Even for a tactically challenged party on the edge of electoral oblivion, it seems a bizarre misstep. Why are Labor MPs jumping on a bandwagon of union thugs dissing the Greens?
Any reading of polling — and Bernard Keane crunches the numbers compellingly today — would tell you there are only votes to be lost, not gained, in an attack on more progressive minds.
As for the values argument — “we have different values and different policies, and we certainly distinguish from them,” Greg Combet said this morning — that’s fairly laughable given Labor’s principled stand on almost nothing except a carbon tax the Greens forced it into.
No, this is just political desperation.

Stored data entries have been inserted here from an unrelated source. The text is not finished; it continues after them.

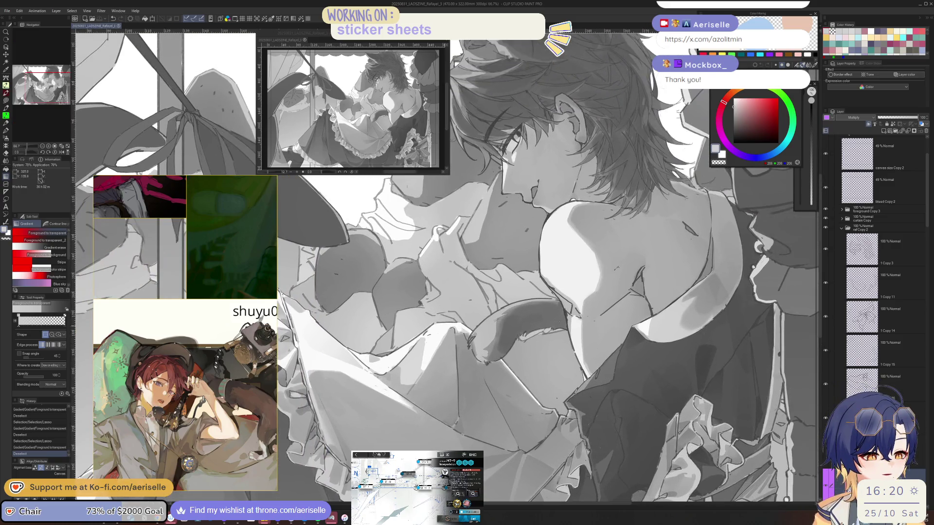
scroll(481, 282, "up", 4)
Lasso a shadow area along the arm, fill it with a fading gradient, and deselect
key("m")
mouse_move(482, 282)
left_mouse_down()
mouse_move(452, 326)
mouse_move(454, 390)
mouse_move(493, 349)
left_mouse_up()
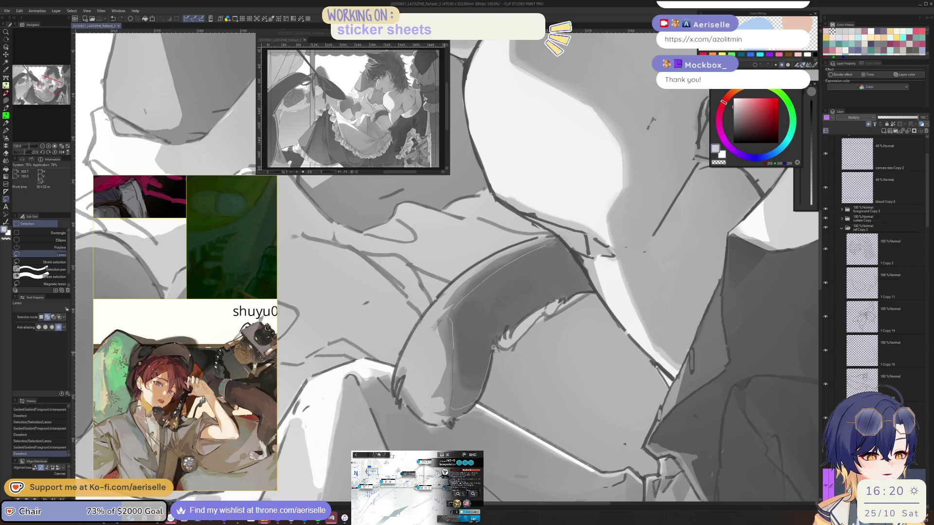
left_click_drag(594, 287, 559, 237)
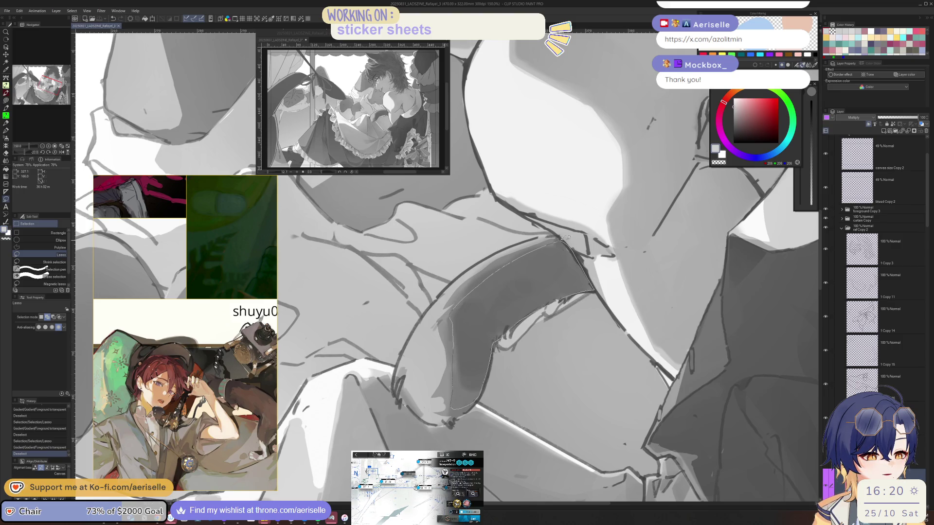
key("g")
scroll(564, 272, "down", 5)
left_click_drag(759, 291, 567, 303)
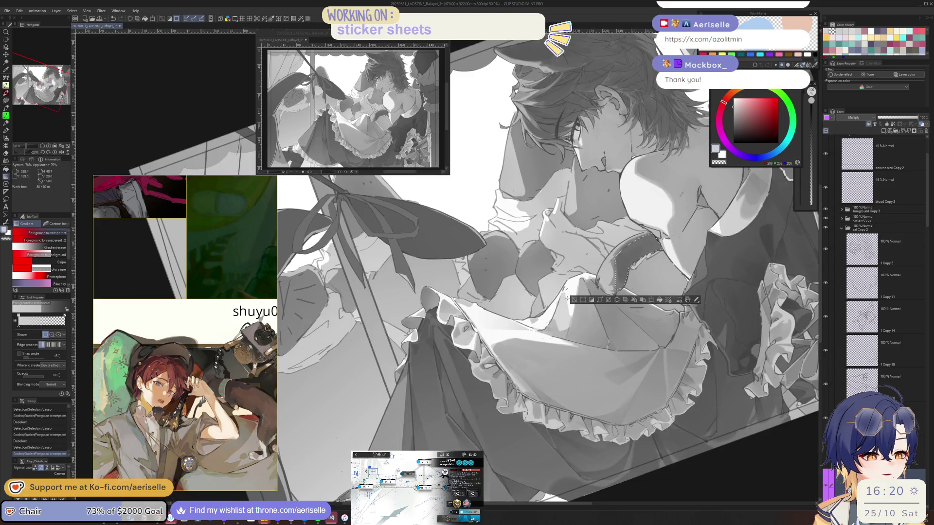
key("ctrl+d")
scroll(567, 303, "down", 3)
Reset the canvas rotation and gradient-shade another small shadow area near the arm
key("ctrl+@")
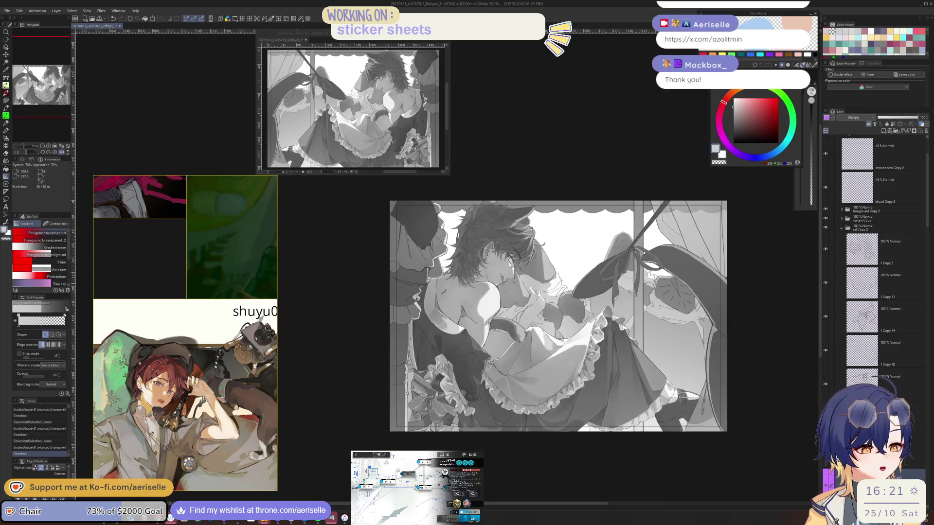
scroll(528, 325, "up", 8)
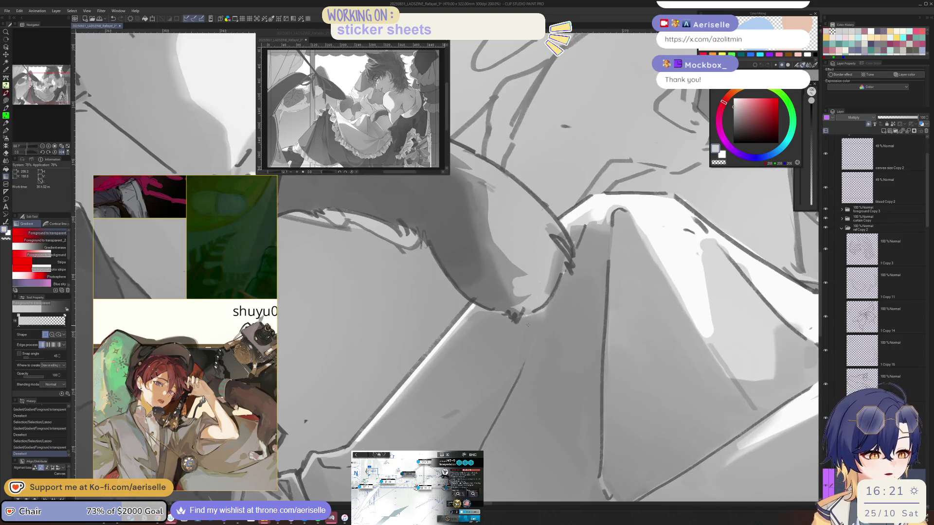
key("m")
mouse_move(528, 317)
left_mouse_down()
mouse_move(525, 360)
mouse_move(552, 298)
mouse_move(548, 329)
left_mouse_up()
scroll(609, 279, "down", 3)
scroll(610, 277, "up", 2)
key("g")
key("ctrl+d")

It veritably reeks.
Are Greens’ policies really as “extreme” as One Nation? Impractical and superficial, perhaps, and certainly deserving of scrutiny given the party’s powerful parliamentary position. But some have been adopted by Labor. And at least two — gay marriage and euthanasia — are more in line with public sentiment than both major parties.
They’re no more hollow than the heart of Labor, an administration that shuns desperately-needed organisational reform and tries desperately to walk a middle ground that pleases no one.
Christine Milne and her cohort won’t be why Labor is wiped from the map next year. It will be Labor’s extraordinary ability to blame anyone but itself.